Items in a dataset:
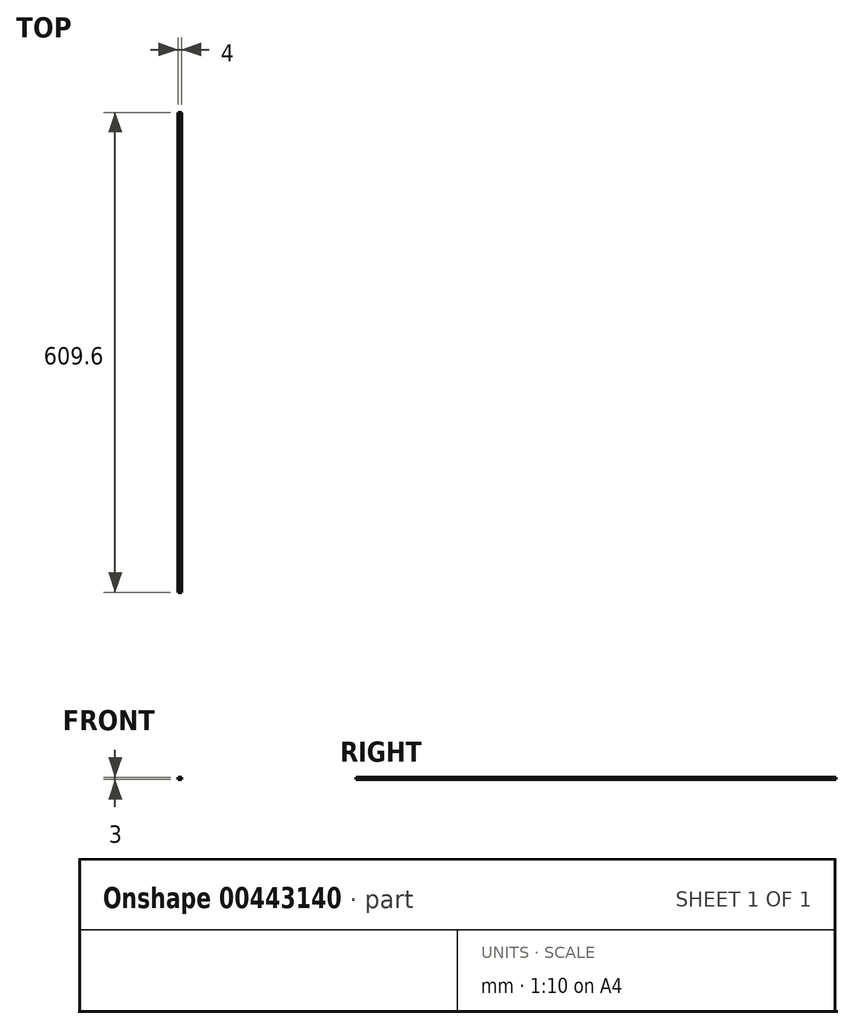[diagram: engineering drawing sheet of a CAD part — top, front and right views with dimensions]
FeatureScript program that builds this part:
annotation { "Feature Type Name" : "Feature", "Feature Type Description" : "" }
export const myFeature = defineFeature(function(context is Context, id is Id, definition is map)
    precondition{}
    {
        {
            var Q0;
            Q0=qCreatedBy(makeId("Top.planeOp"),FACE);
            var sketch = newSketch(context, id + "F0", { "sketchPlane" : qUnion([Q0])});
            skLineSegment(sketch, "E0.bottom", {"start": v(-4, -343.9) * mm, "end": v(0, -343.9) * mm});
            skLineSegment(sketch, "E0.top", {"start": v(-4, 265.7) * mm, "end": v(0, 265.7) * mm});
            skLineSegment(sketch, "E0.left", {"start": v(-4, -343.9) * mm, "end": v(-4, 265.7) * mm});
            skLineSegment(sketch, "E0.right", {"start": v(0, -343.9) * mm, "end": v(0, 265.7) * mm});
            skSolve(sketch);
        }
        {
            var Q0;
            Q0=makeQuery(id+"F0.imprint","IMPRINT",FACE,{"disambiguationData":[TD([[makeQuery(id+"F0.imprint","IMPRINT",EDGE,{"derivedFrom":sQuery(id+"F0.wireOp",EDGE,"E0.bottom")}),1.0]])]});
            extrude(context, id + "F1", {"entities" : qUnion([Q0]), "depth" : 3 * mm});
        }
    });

(TASK DIRECTIONS) Return every line of the listing above verbatim, omitting the pictures.

(RIGHT ANSWER)
[diagram: engineering drawing sheet of a CAD part — top, front and right views with dimensions]
FeatureScript program that builds this part:
annotation { "Feature Type Name" : "Feature", "Feature Type Description" : "" }
export const myFeature = defineFeature(function(context is Context, id is Id, definition is map)
    precondition{}
    {
        {
            var Q0;
            Q0=qCreatedBy(makeId("Top.planeOp"),FACE);
            var sketch = newSketch(context, id + "F0", { "sketchPlane" : qUnion([Q0])});
            skLineSegment(sketch, "E0.bottom", {"start": v(-4, -343.9) * mm, "end": v(0, -343.9) * mm});
            skLineSegment(sketch, "E0.top", {"start": v(-4, 265.7) * mm, "end": v(0, 265.7) * mm});
            skLineSegment(sketch, "E0.left", {"start": v(-4, -343.9) * mm, "end": v(-4, 265.7) * mm});
            skLineSegment(sketch, "E0.right", {"start": v(0, -343.9) * mm, "end": v(0, 265.7) * mm});
            skSolve(sketch);
        }
        {
            var Q0;
            Q0=makeQuery(id+"F0.imprint","IMPRINT",FACE,{"disambiguationData":[TD([[makeQuery(id+"F0.imprint","IMPRINT",EDGE,{"derivedFrom":sQuery(id+"F0.wireOp",EDGE,"E0.bottom")}),1.0]])]});
            extrude(context, id + "F1", {"entities" : qUnion([Q0]), "depth" : 3 * mm});
        }
    });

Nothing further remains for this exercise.